:: Given records ::

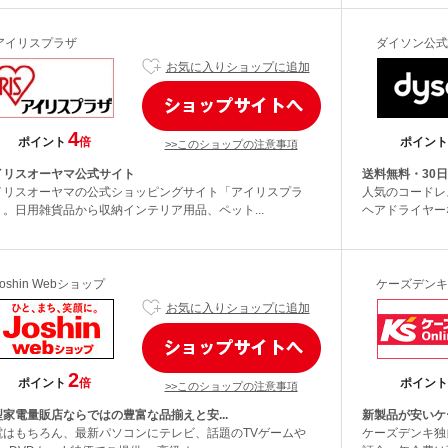
アイリスプラザ
ダイソン公式
お気に入りショップに追加
4
ポイント
倍
ポイント
>>このショップの注意事項
イリスオーヤマ公式サイト
送料無料・30
イリスオーヤマの公式ショッピングサイト「アイリスプラ
人気のコードレ
」。日用雑貨品から収納インテリア用品、ペット...
ヘアドライヤーな
Joshin Webショップ
ケーズデンキ
お気に入りショップに追加
2
ポイント
倍
ポイント
>>このショップの注意事項
型家電量販店ならではの豊富な品揃えと安...
新製品が安いケー
電はもちろん、最新パソコンにテレビ、話題のTVゲームや
ケーズデンキ独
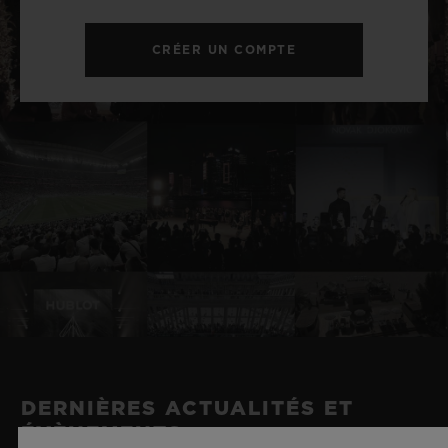
CRÉER UN COMPTE
DERNIÈRES ACTUALITÉS ET
ÉVÈNEMENTS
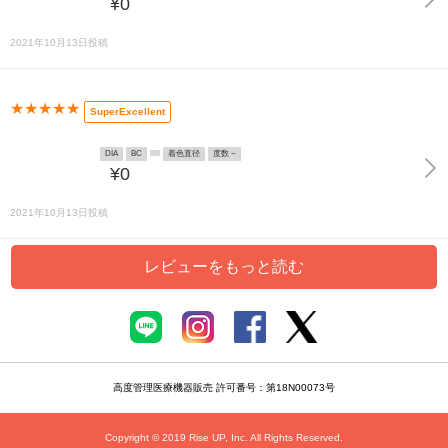
¥0
2021年10月13日投稿
★★★★★
SuperExcellent
DIA
BC
着色直径
度数 ~
¥0
2021年10月13日投稿
レビューをもっと読む
高度管理医療機器販売 許可番号：第18N00073号
Copyright © 2019 Rise UP, Inc. All Rights Reserved.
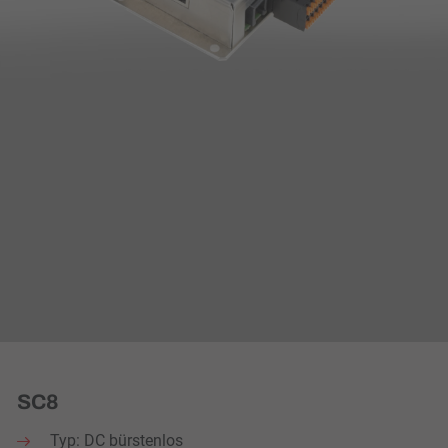
SC8
Typ: DC bürstenlos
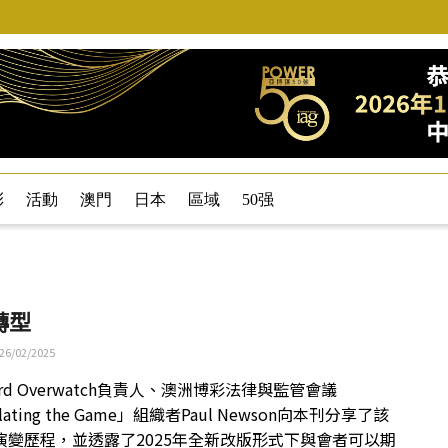
彩
活動
澳門
日本
區域
50强
轉型
26/02/2025
uard Overwatch負責人、澳洲博彩法律與監管會議
lating the Game」組織者Paul Newson向本刊分享了該
演變歷程，並透露了2025年全新改版形式下與會者可以期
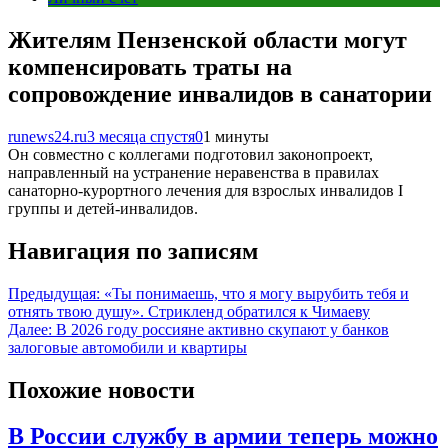
Жителям Пензенской области могут
компенсировать траты на
сопровождение инвалидов в санатории
runews24.ru
3 месяца спустя
0
1 минуты
Он совместно с коллегами подготовил законопроект,
направленный на устранение неравенства в правилах
санаторно-курортного лечения для взрослых инвалидов I
группы и детей-инвалидов.
Навигация по записям
Предыдущая:
«Ты понимаешь, что я могу вырубить тебя и
отнять твою душу». Стрикленд обратился к Чимаеву
Далее:
В 2026 году россияне активно скупают у банков
залоговые автомобили и квартиры
Похожие новости
В России службу в армии теперь можно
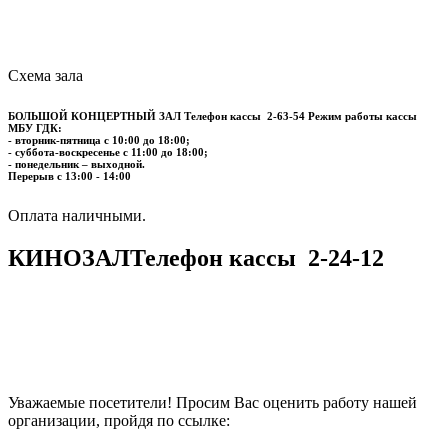
Схема зала
БОЛЬШОЙ КОНЦЕРТНЫЙ ЗАЛ
Телефон кассы
2-63-54
Режим работы кассы
МБУ ГДК:
- вторник-пятница с 10:00 до 18:00;
- суббота-воскресенье с 11:00 до 18:00;
- понедельник – выходной.
Перерыв с 13:00 - 14:00
​​​​​​​Оплата наличными.
КИНОЗАЛ
Телефон кассы
2-24-12
Уважаемые посетители! Просим Вас оценить работу нашей
организации, пройдя по ссылке:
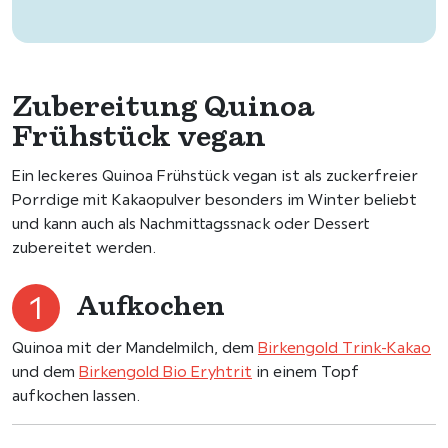
Zubereitung Quinoa
Frühstück vegan
Ein leckeres Quinoa Frühstück vegan ist als zuckerfreier
Porrdige mit Kakaopulver besonders im Winter beliebt
und kann auch als Nachmittagssnack oder Dessert
zubereitet werden.
Aufkochen
Quinoa mit der Mandelmilch, dem
Birkengold Trink-Kakao
und dem
Birkengold Bio Eryhtrit
in einem Topf
aufkochen lassen.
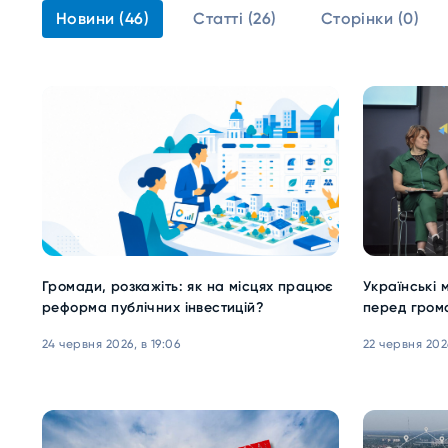
Новини (46)
Статті (26)
Сторінки (0)
Громади, розкажіть: як на місцях працює
Українські м
реформа публічних інвестицій?
перед гром
24 червня 2026, в 19:06
22 червня 2026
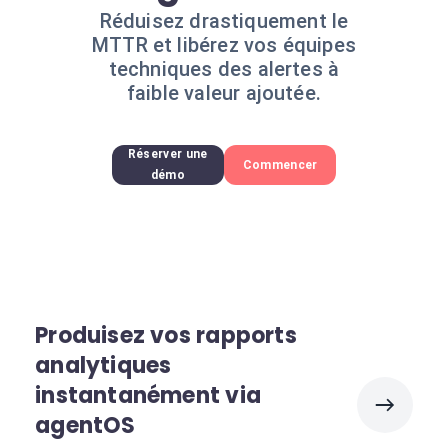
Réduisez drastiquement le
MTTR et libérez vos équipes
techniques des alertes à
faible valeur ajoutée.
Réserver une
Commencer
démo
Produisez vos rapports
analytiques
instantanément via
agentOS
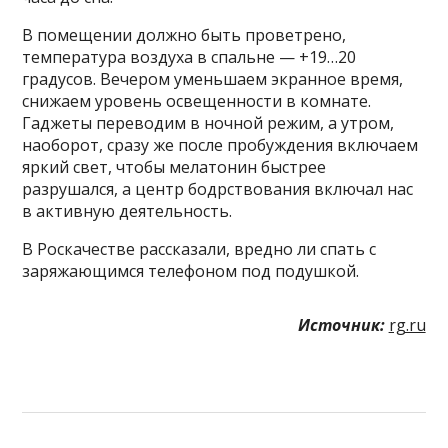
В помещении должно быть проветрено,
температура воздуха в спальне — +19…20
градусов. Вечером уменьшаем экранное время,
снижаем уровень освещенности в комнате.
Гаджеты переводим в ночной режим, а утром,
наоборот, сразу же после пробуждения включаем
яркий свет, чтобы мелатонин быстрее
разрушался, а центр бодрствования включал нас
в активную деятельность.
В Роскачестве рассказали, вредно ли спать с
заряжающимся телефоном под подушкой.
Источник:
rg.ru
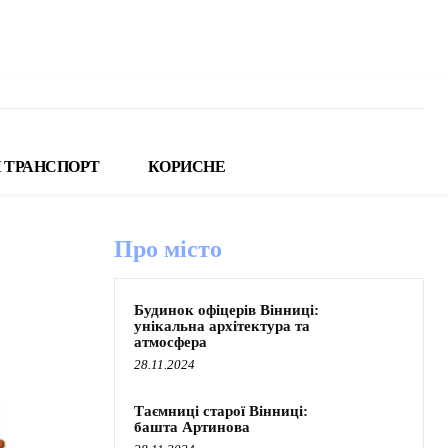
 ТРАНСПОРТ
КОРИСНЕ
Про місто
Будинок офіцерів Вінниці:
унікальна архітектура та
атмосфера
28.11.2024
Таємниці старої Вінниці:
башта Артинова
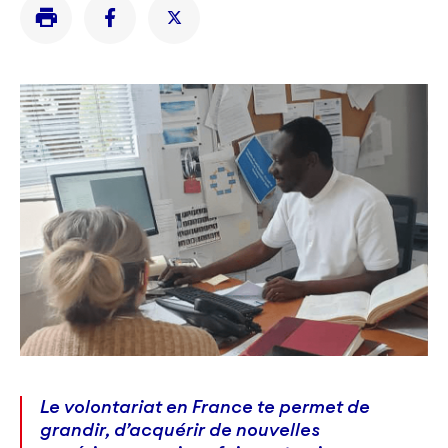
Le volontariat en France te permet de
grandir, d’acquérir de nouvelles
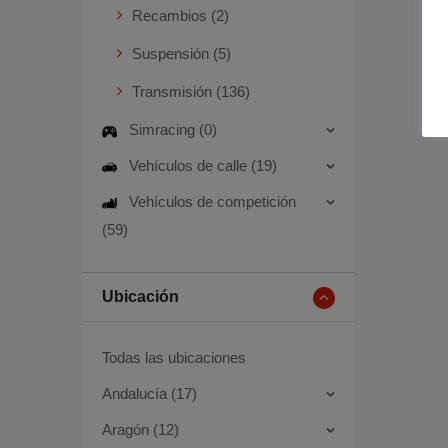
Recambios (2)
Suspensión (5)
Transmisión (136)
Simracing (0)
Vehículos de calle (19)
Vehículos de competición
(59)
Ubicación
Todas las ubicaciones
Andalucía (17)
Aragón (12)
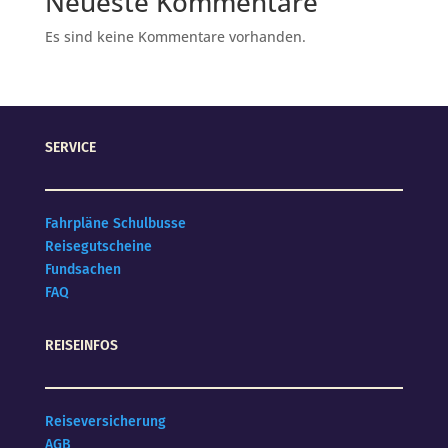
Neueste Kommentare
Es sind keine Kommentare vorhanden.
SERVICE
Fahrpläne Schulbusse
Reisegutscheine
Fundsachen
FAQ
REISEINFOS
Reiseversicherung
AGB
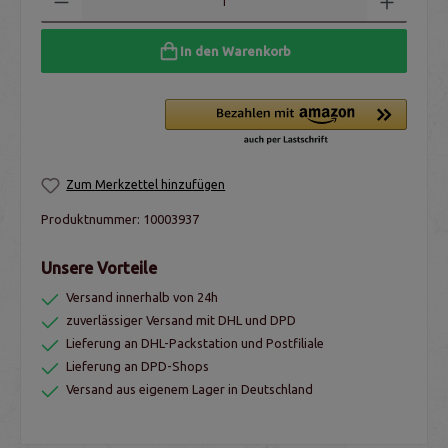
In den Warenkorb
Zum Merkzettel hinzufügen
Produktnummer:
10003937
Unsere Vorteile
Versand innerhalb von 24h
zuverlässiger Versand mit DHL und DPD
Lieferung an DHL-Packstation und Postfiliale
Lieferung an DPD-Shops
Versand aus eigenem Lager in Deutschland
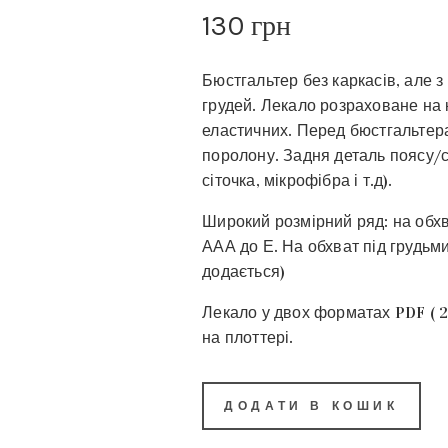
130
грн
Бюстгальтер без каркасів, але 
грудей. Лекало розраховане на 
еластичних. Перед бюстгальтер
поролону. Задня деталь поясу/с
сіточка, мікрофібра і т.д).
Широкий розмірний ряд: на обхв
ААА до Е. На обхват під грудьми
додається)
Лекало у двох форматах PDF ( 2
на плоттері.
ДОДАТИ В КОШИК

:: What to produce ::
Locate each line in the records that contains the string "Frühstück" and reproduce every such line in full. The match is case-sensitive.

:: Written response ::
Frühstück vegan
Ein leckeres Quinoa Frühstück vegan ist als zuckerfreier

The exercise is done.